Profile - Marta Salogni
Marta Salogni’s parents have just recently begun to understand what it is that their daughter does for a living. “Before, it was, ‘My daughter is doing this job I don’t understand, she didn’t go to university, she’s probably unemployed',” Salogni laughs. “Now, they show [people] my name on the back of a CD.”
Salogni doesn’t have any old CD credits to show for her talents as a producer, mixer, and engineer. Recently named Breakthrough Engineer of the Year at the MPG Awards, the London-based Italian has worked with the likes of Frank Ocean, FKA twigs, and Sampha to help sculpt career-defining records. Perhaps most notably, she was hand-picked by Bjork, of whom she’s a lifelong fan, to fly out to Iceland in 2017 to help her mix her ninth album, Utopia.

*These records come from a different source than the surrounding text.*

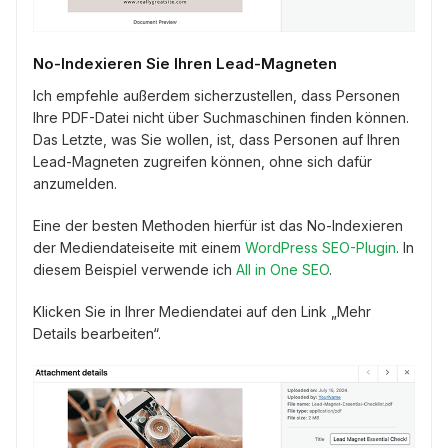
No-Indexieren Sie Ihren Lead-Magneten
Ich empfehle außerdem sicherzustellen, dass Personen
Ihre PDF-Datei nicht über Suchmaschinen finden können.
Das Letzte, was Sie wollen, ist, dass Personen auf Ihren
Lead-Magneten zugreifen können, ohne sich dafür
anzumelden.
Eine der besten Methoden hierfür ist das No-Indexieren
der Mediendateiseite mit einem
WordPress SEO-Plugin
. In
diesem Beispiel verwende ich
All in One SEO
.
Klicken Sie in Ihrer Mediendatei auf den Link „Mehr
Details bearbeiten“.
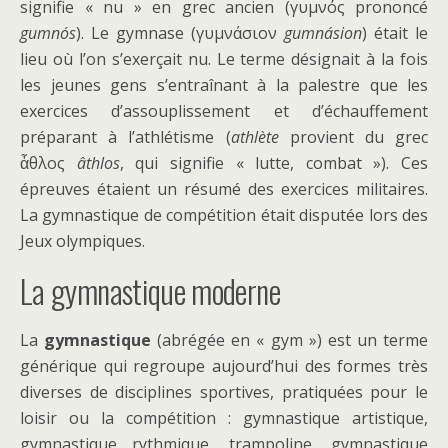
signifie « nu » en grec ancien (
γυμνός prononcé
gumnós
). Le gymnase (γυμνάσιον
gumnásion
) était le
lieu où l’on s’exerçait nu.
Le terme désignait à la fois
les jeunes gens s’entraînant à la palestre que les
exercices d’assouplissement et d’échauffement
préparant à l’athlétisme (
athlète
provient du grec
ἆθλος
âthlos
, qui signifie « lutte, combat »). Ces
épreuves étaient un résumé des exercices militaires.
La gymnastique de compétition était disputée lors des
Jeux olympiques.
La gymnastique moderne
La
gymnastique
(abrégée en « gym ») est un terme
générique qui regroupe aujourd’hui des formes très
diverses de disciplines sportives, pratiquées pour le
loisir ou la compétition : gymnastique artistique,
gymnastique rythmique, trampoline, gymnastique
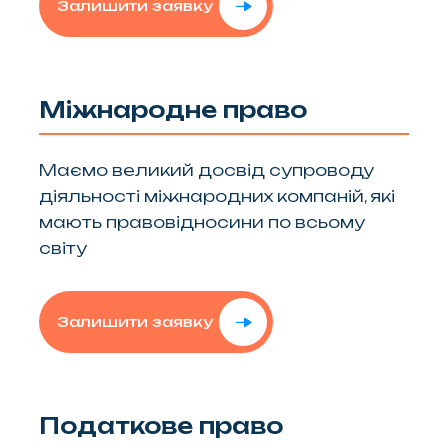
Залишити заявку
Міжнародне право
Маємо великий досвід супроводу
діяльності міжнародних компаній, які
мають правовідносини по всьому
світу
Залишити заявку
Податкове право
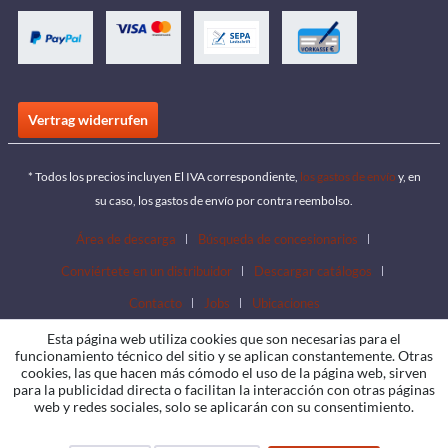
Vertrag widerrufen
* Todos los precios incluyen El IVA correspondiente,
los gastos de envío
y, en
su caso, los gastos de envío por contra reembolso.
Área de descarga
Búsqueda de concesionarios
Conviértete en un distribuidor
Descargar catálogos
Contacto
Jobs
Ubicaciones
Esta página web utiliza cookies que son necesarias para el
funcionamiento técnico del sitio y se aplican constantemente. Otras
cookies, las que hacen más cómodo el uso de la página web, sirven
para la publicidad directa o facilitan la interacción con otras páginas
web y redes sociales, solo se aplicarán con su consentimiento.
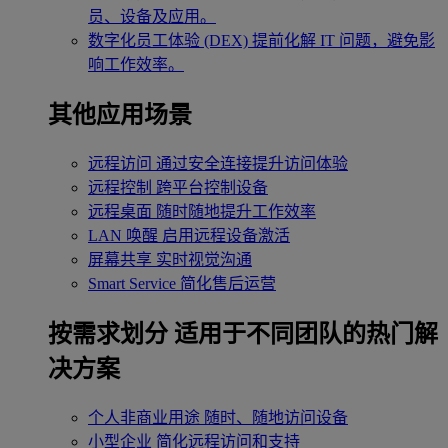
员、设备及应用。
数字化员工体验 (DEX)
提前化解 IT 问题，避免影
响工作效率。
其他应用场景
远程访问
通过安全连接提升访问体验
远程控制
跨平台控制设备
远程桌面
随时随地提升工作效率
LAN 唤醒
启用远程设备激活
屏幕共享
实时视觉沟通
Smart Service
简化售后运营
按需求划分
适用于不同团队的热门解
决方案
个人非商业用途
随时、随地访问设备
小型企业
简化远程访问和支持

It’s a long way from home for Salogni, who grew up with her mother (a schoolteacher) and father (a factory worker) in Capriolo, a town of just 7,000 people. “The music scene is quite small,” she reflects – and as for producers and engineers: “the ‘working behind the scenes’ scene is even smaller.” Salogni remembers it as a “safe” place, “crystallised in time – which is both good and challenging. It’s moving very slowly.” Her escape was a club that opened its doors to under-18s on Sunday afternoons, and it was through these early raves and secret CDs shared with friends that she nurtured a love of electronic music, noise, and experimental composers.
After spending years grafting in the live music scene, Salogni made the move to London in search of more of a scene – once here, she enrolled at audio school Alchemea, honing her studio skills. She started work as a runner and assistant to a producer who was also an engineer, and quickly realised she wouldn’t be happy unless she was doing it all.
“It wasn’t one or another aspect that I preferred – I loved doing it all,” she says. “It gives you this aesthetic coherence, and flexibility, to be able to be that person who a band goes to and says, ‘We have a limited budget, but we want to make a record'. I can make a record – I can do pre-production, recording, production, and mixing. It makes me feel confident.”
London brought a whole new world of opportunities to her. Her very first session as a studio engineer was with Phil Selway of Radiohead. “It was brilliant. He was so lovely, despite the fact I was so nervous, I couldn’t sit down.” These days, she’s much more comfortable, which is necessary for the job – artists invite her to become fully immersed in their worlds, to help craft their vision on an intimate, microscopic level.
“It becomes very personal – both conceptually and physically, you get very close,” she reflects. “We talk about the album and the music, then we talk about ourselves. We try and understand each other. We kind of just end up talking about anything – art, the books you love, what you did last weekend... An album is like a whole world, a window into someone’s life. You feel like you have a child [when] you make an album.”
"She would tell me, ‘this track is about this concept, I would like the concept to be translated from an audio point of view'. So [if] the track is more severe, I would try and translate that into EQ... She would be like, ‘this track is very euphoric, so the volume jumps up and down, the track needs to be brighter to try and convey a sense of excitement in the vocals, we need more high frequency'. It was like a voyage into something metaphysical... It was so enlightening as a way of mixing. It’s changed the way I do things.”
It was Bjork who famously spoke out to Pitchfork three years ago about the lack of women we see in studio engineering and producing roles. For Salogni, growing up in a remote town in Italy, she was even more starved of technical female role models than most. “It was strange when I started out, because I didn’t know of any women doing the job that I wanted to do,” she says – but that isolation was what fuelled her. “The fact that I was the only woman I knew doing it made me be stronger, and not give up.”
“My first suggestion to other women or non-binary people starting out, is just because you don’t see other people doing what you wanna do, it doesn’t matter, you’ve gotta do it. Because then you can be the role model for someone else.”